Morris Wolfe - Essays, New & Selected

DR. FABRIKANT'S SOLUTION (continued)

In the spring of 1991, the department personnel committee awarded Fabrikant a merit increase, the highest of anyone in the department, in recognition of the excellence of his work as a teacher and researcher. He responded by making fresh demands: he asked Osman for a four-month paid leave to accept a $4,500-a-month fellowship in France. The request was denied on the grounds that it contravened university policy. He couldn’t be paid twice, but he could, if he wished, take a leave of absence. In July, he informed Sheshadri Sankar that he’d been awarded a $10,000 grant by NASA, which could eventually lead to a much larger grant. He wanted to drop all his work for CONCAVE to devote his time to his new project, this despite his contractual agreement to do research relevant to CONCAVE. In early October, he asked Osman for permission to use a $7,000 research grant he’d received from the internal granting system to purchase a release from his teaching responsibilities given the demands of his research work. This, in the circumstances, was outrageous. Osman called Fabrikant to say his request violated both university and federal regulations. Research funds had to be used for research. “Are you trying to scare me?” Fabrikant replied. “I am not scared. I wrote a letter and I want a written reply.”

Fabrikant’s petty insolence cost him a major ally — only weeks away from having his appointment reviewed. Osman wrote a stiff note informing him that what he was proposing was in fact illegal and upped the ante by requesting a detailed report on his future teaching goals. Fabrikant responded, saying he’d been told that Tom Sankar had once bought a release from teaching, and demanded an apology. He reminded Osman of the merit award he’d recently been given and went on to say that he planned to be on sabbatical the following year. (The university didn’t believe he was entitled to one.) Osman went through Fabrikant’s file and found minor discrepancies in his résumés. He asked Fabrikant for proof of his academic qualifications. Fabrikant responded with contempt. “How can a scientist like you ask a scientist like me for proof of my credentials?”

On October 25, sixteen senior members of the mechanical-engineering department met to discuss Fabrikant and passed a motion calling on both the department and the university to take action against him. They were troubled: Fabrikant was now turning his aggression on the department’s chair and former chair. A few days later the departmental personnel committee met to debate whether it was proper to consider Fabrikant’s behaviour in reviewing the extension of his contract. During one meeting, they found him outside the room, accused him of spying on them, and called Security. Fabrikant was escorted from the building. In the early hours of October 31, they decideded not to renew Fabrikant’s contract. Their written recommendation was devoted entirely to what they’d previously insisted was irrelevant. They cited his abusiveness, his attempts to evade his teaching responsibilities — and a new concern, his failure to supervise more graduate students.

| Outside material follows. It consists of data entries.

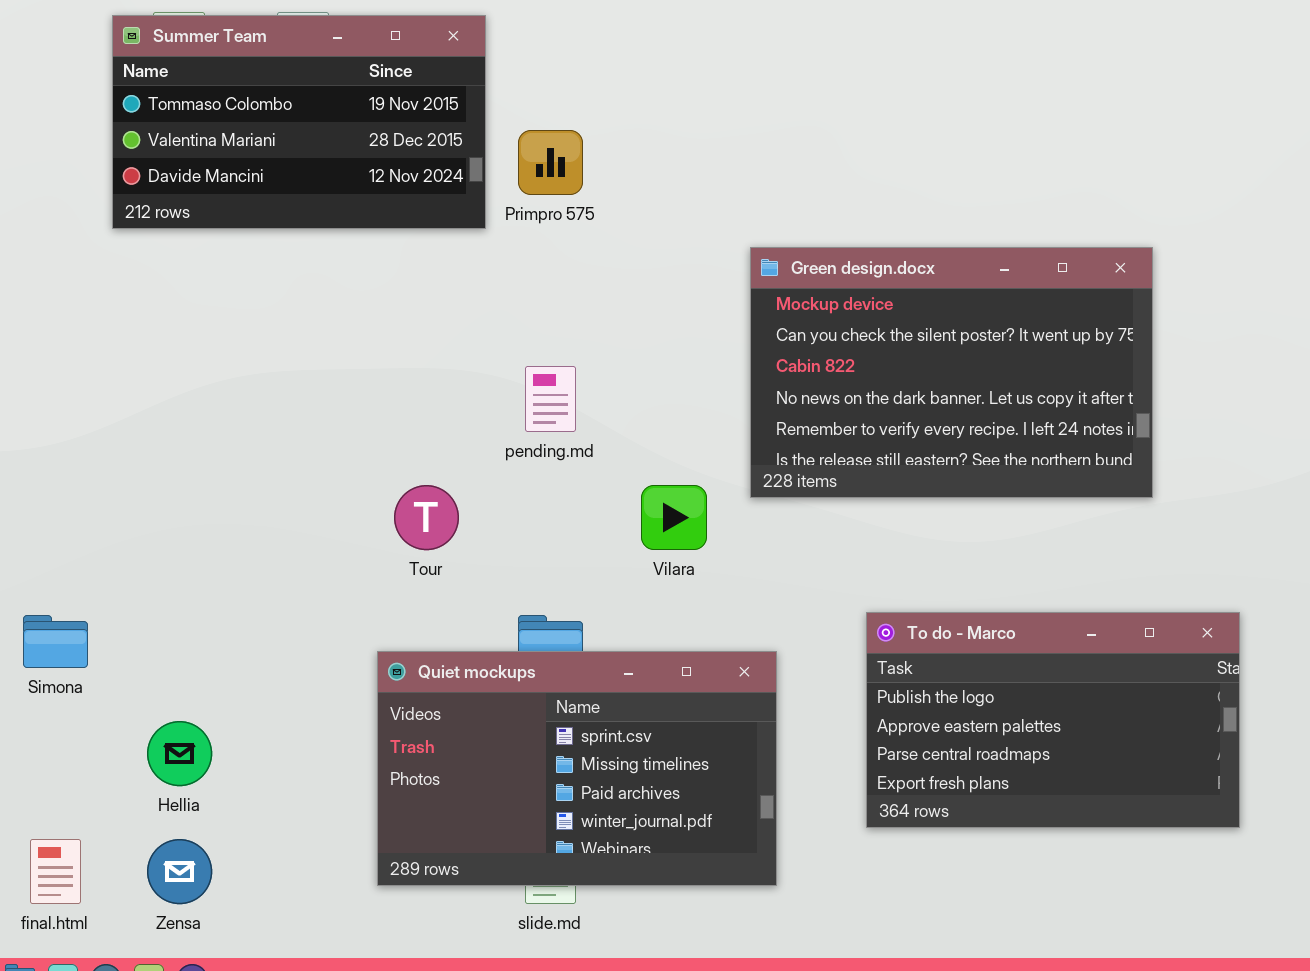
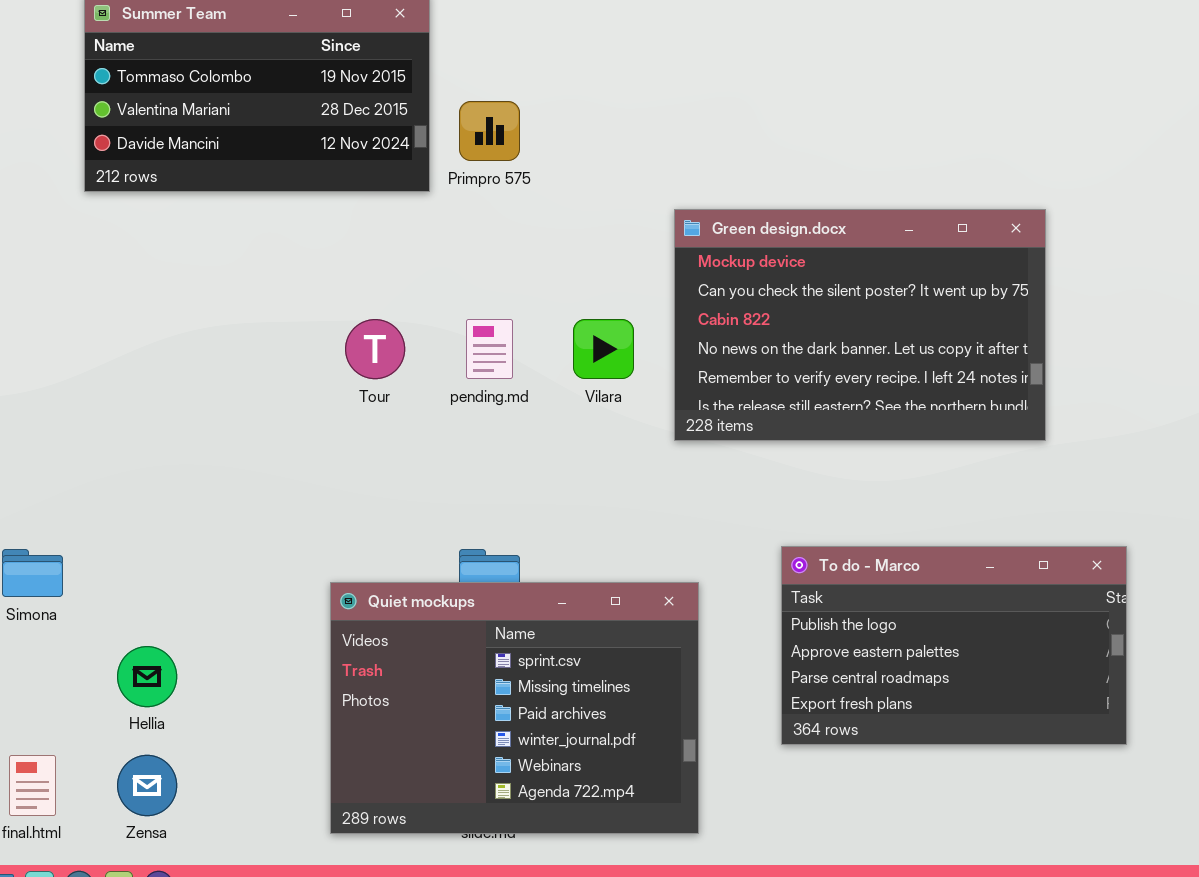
Tour: [394,485,459,550] -> [345,319,405,379], moved
Vilara: [641,485,707,550] -> [573,319,634,379], moved
Quiet mockups: [377,651,777,886] -> [330,582,699,834], resized

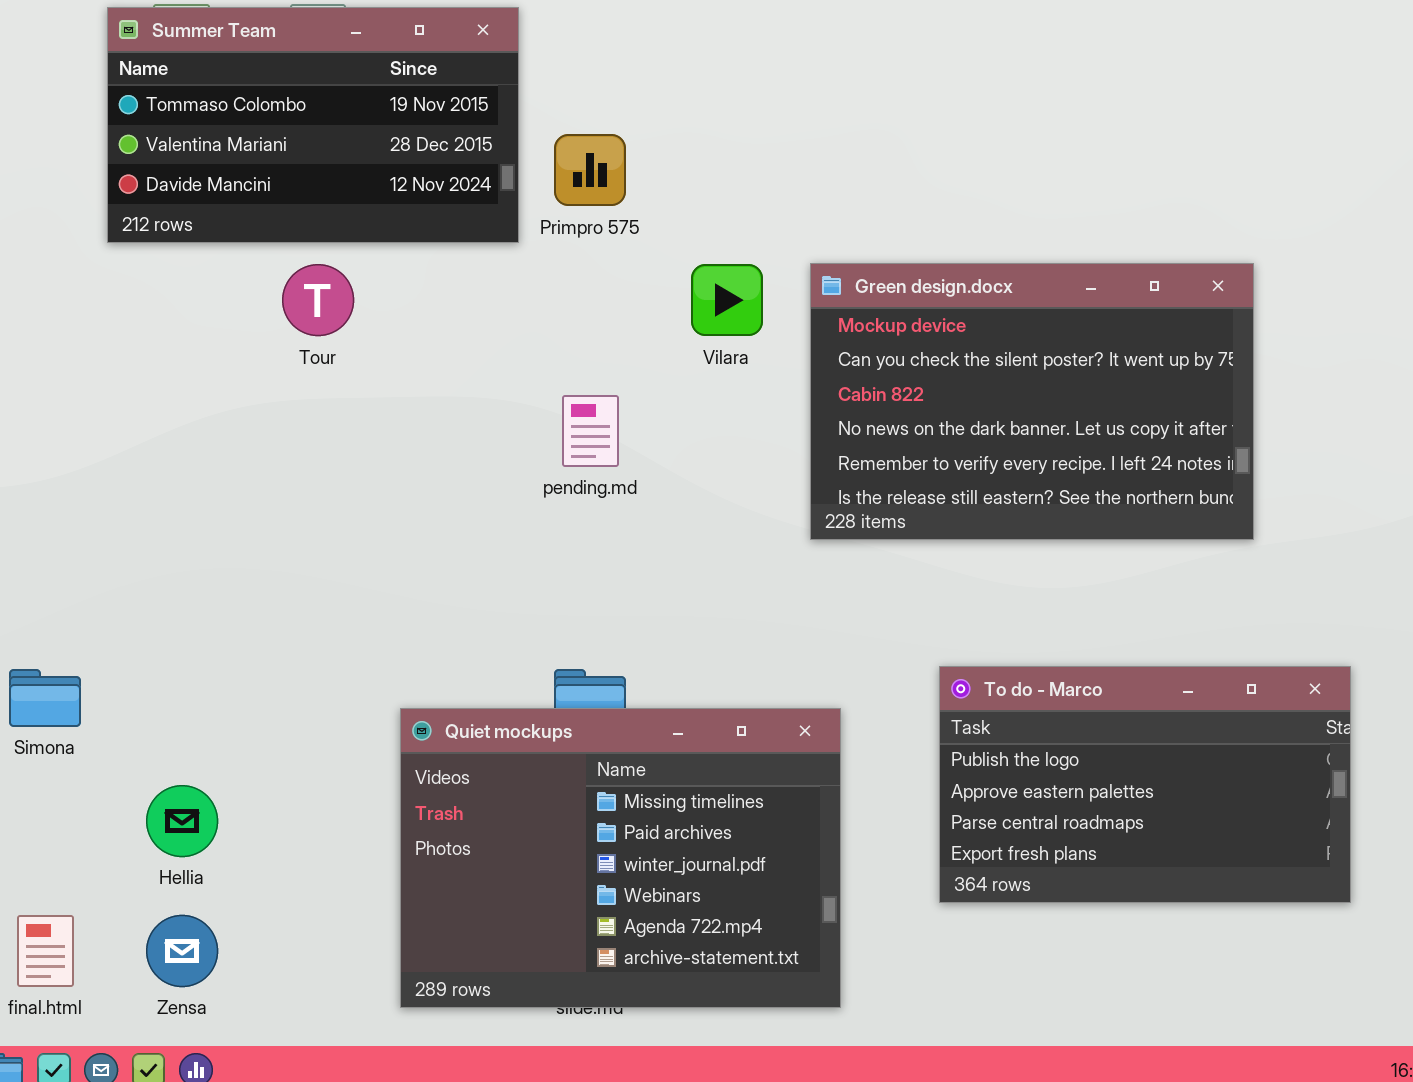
Tour: [345,319,405,379] -> [282,264,354,336], moved
Vilara: [573,319,634,379] -> [691,264,763,336], moved
Quiet mockups: [330,582,699,834] -> [400,708,841,1008], scrolled down 1 row

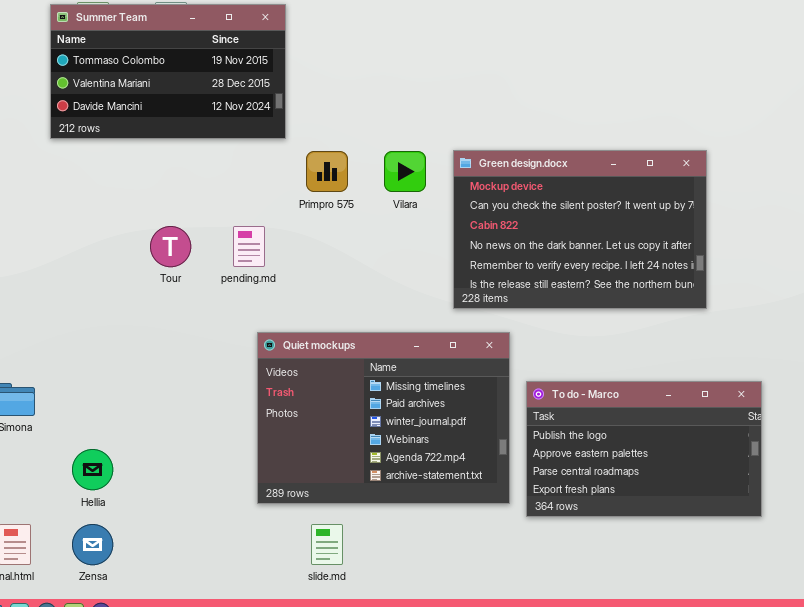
Primpro 575: [554,134,626,206] -> [306,151,348,192], moved
Tour: [282,264,354,336] -> [150,226,191,267], moved
pending.md: [562,395,619,467] -> [233,226,265,267], moved
Quiet mockups: [400,708,841,1008] -> [257,332,510,504], moved

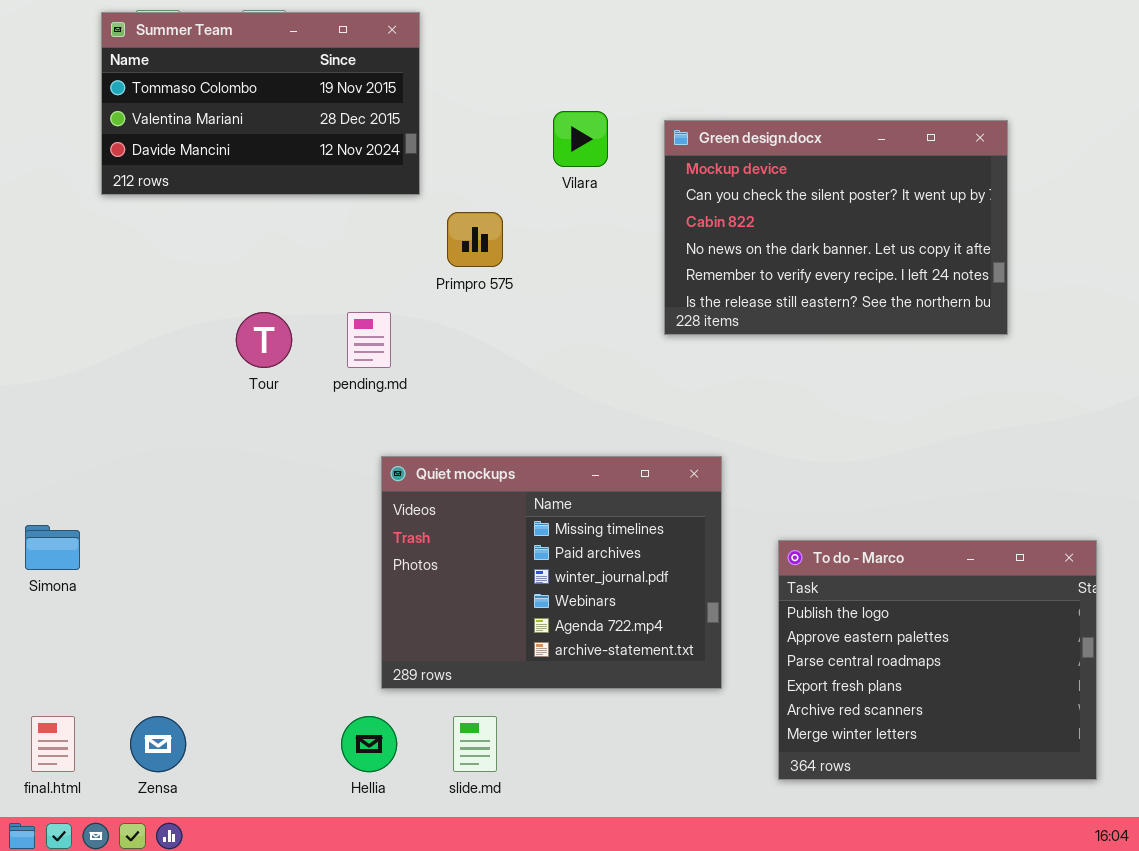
Green design.docx: [453,150,707,309] -> [664,120,1008,335], moved
Vilara: [384,151,426,192] -> [553,111,608,167], moved
To do - Marco: [526,381,762,517] -> [778,540,1097,780], moved, resized
Hellia: [72,449,113,490] -> [341,716,397,772], moved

On November 1, members of the committee requested an urgent meeting with members of the university’s informal intervention team, saying they were afraid Fabrikant would become violent when he learned of their decision. They wanted him followed, or better still, suspended, under emergency measures contained in the collective agreement. But the intervention team had no such power to act. And the committee wouldn’t substantiate its fears. Members of the intervention team say that they subsequently met with the rector’s new executive assistant, Maureen Habib, and told her they thought something serious was going on, though they weren’t sure what. They thought Concordia should bring in someone from outside to investigate. But the intervention team didn’t put its recommendation in writing. And Habib says she doesn’t remember any such meeting.

That same day, Fabrikant arrived at a university senate meeting ostentatiously carrying a large artist’s portfolio. Catherine MacKenzie, now an associate vice-rector responsible, among other things, for security, quickly assumed there was a gun in the portfolio. She remembered what he’d told her about solving things the American way. She’d also attended part of the intervention team meeting. MacKenzie called Concordia’s security force and had them summon the Montreal police. She then sat beside Fabrikant while he followed the proceedings with theatrical attentiveness. When the meeting ended, the police searched him. There was no gun.

The departmental personnel committee’s recommendation that Fabrikant not be renewed included a declaration of its new-found belief that the competence of a professor included not only his or her “capacity to teach and carry out research activities, it also has bearing on his (her) ethical and moral conduct. ... The lack of these qualities, especially if they interfere with the performance of other members of the university ... cannot be tolerated ... . Many persons inside and outside the university,” they wrote, but without giving specifics, “have been subjected to harassment, threats, blackmail and allegations by Dr. Fabrikant.”